Зачем хороший блат, а я уже знаю волшебную силу этого слова, использовать попусту, если можно планку вопроса задрать на максимум.
Мне нужна пара лет спокойствия. Желательно, с минимальными контактами. Борисыч, как он ни старается, а обо всех своих знакомых никогда не вспомнит, и уж тем более, не сможет объяснить мне сложившиеся с ними отношения. Так что, ну его на фиг. Буду я держаться подальше от возможных встреч с теми, кто отца в этом времени хорошо знал.
Какая к чёрту армия? Какие сборы?
Я сам себе партизан. Вернее диверсант.
Сижу в машине около института имени Сербского и думаю, как дальше быть. Видимо вновь придётся идти на поклон к Гоше, чтобы он провёл для меня мастер-класс и обучил управлению летающими видеокамерами.
Ну, а как по-другому?
Здание, где находится Генрих Михайлович, я благодаря латунной кастрюле с компасом вычислил. Даже знаю, в какой части этого трёхэтажного дома с отслаивающейся от наружных стен штукатуркой он содержится. Осталось высадить на покатую крышу института муху-ретранслятор и запустить через вентиляционные колодцы внутрь здания «мошкару». Домовой ещё обещал летающий комплекс видеонаблюдения скрестить с системой распознавания лиц. Думаю, что это лучше и надёжнее, чем самому сравнивать каждое увиденное на экране лицо с несколькими фотографиями «потеряшки», которые мне скинул на почту Разумов.
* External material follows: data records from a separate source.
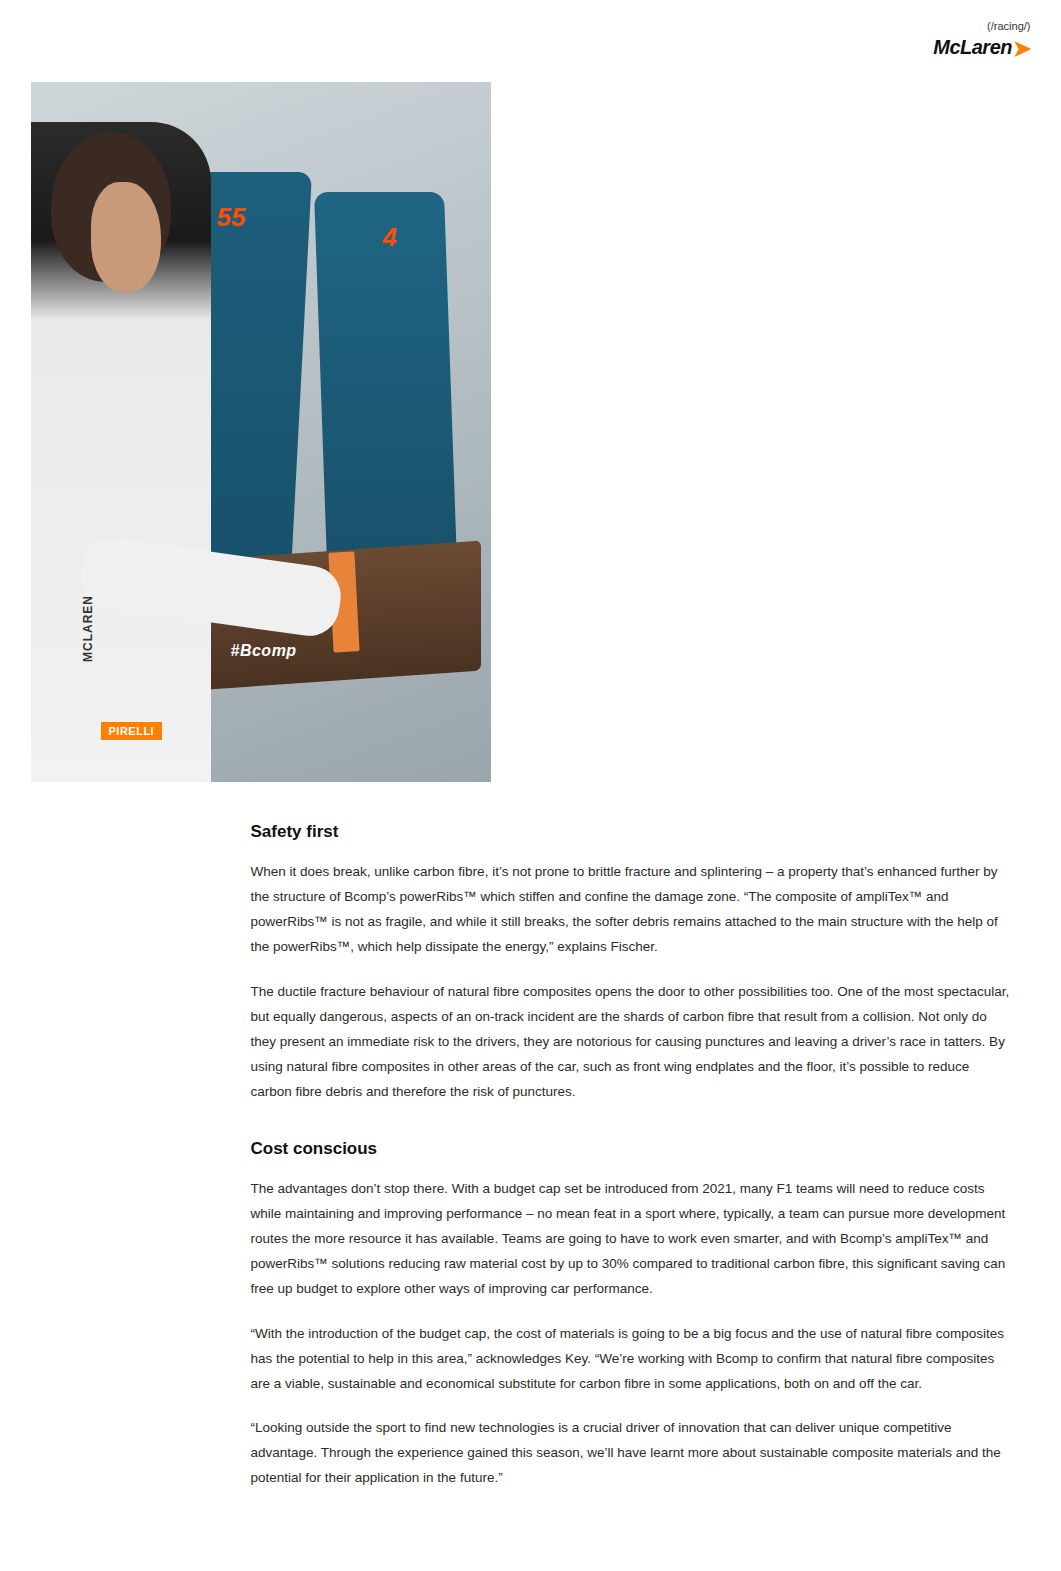(/racing/) McLaren➤
55
4
#Bcomp
MCLAREN
PIRELLI
Safety first
When it does break, unlike carbon fibre, it’s not prone to brittle fracture and splintering – a property that’s enhanced further by the structure of Bcomp’s powerRibs™ which stiffen and confine the damage zone. “The composite of ampliTex™ and powerRibs™ is not as fragile, and while it still breaks, the softer debris remains attached to the main structure with the help of the powerRibs™, which help dissipate the energy,” explains Fischer.
The ductile fracture behaviour of natural fibre composites opens the door to other possibilities too. One of the most spectacular, but equally dangerous, aspects of an on-track incident are the shards of carbon fibre that result from a collision. Not only do they present an immediate risk to the drivers, they are notorious for causing punctures and leaving a driver’s race in tatters. By using natural fibre composites in other areas of the car, such as front wing endplates and the floor, it’s possible to reduce carbon fibre debris and therefore the risk of punctures.
Cost conscious
The advantages don’t stop there. With a budget cap set be introduced from 2021, many F1 teams will need to reduce costs while maintaining and improving performance – no mean feat in a sport where, typically, a team can pursue more development routes the more resource it has available. Teams are going to have to work even smarter, and with Bcomp’s ampliTex™ and powerRibs™ solutions reducing raw material cost by up to 30% compared to traditional carbon fibre, this significant saving can free up budget to explore other ways of improving car performance.
“With the introduction of the budget cap, the cost of materials is going to be a big focus and the use of natural fibre composites has the potential to help in this area,” acknowledges Key. “We’re working with Bcomp to confirm that natural fibre composites are a viable, sustainable and economical substitute for carbon fibre in some applications, both on and off the car.
“Looking outside the sport to find new technologies is a crucial driver of innovation that can deliver unique competitive advantage. Through the experience gained this season, we’ll have learnt more about sustainable composite materials and the potential for their application in the future.”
Что буду делать после того, как выясню, в каком именно помещении содержится «засланец», я пока ещё не знаю. Когда найду, тогда и буду думать.
Я, честно говоря, вообще не понимаю, почему он оказался в институте имени Сербского, если по данным Разумова должен был находиться в Ленинграде.
Допускаю, что Генриха Михайловича сюда привезли на какое-нибудь психиатрическое освидетельствование, но ведь это могли сделать и в той же самой Питерской «Пряжке». На крайний случай в Ленинграде есть свой исследовательский центр имени Бехтерева.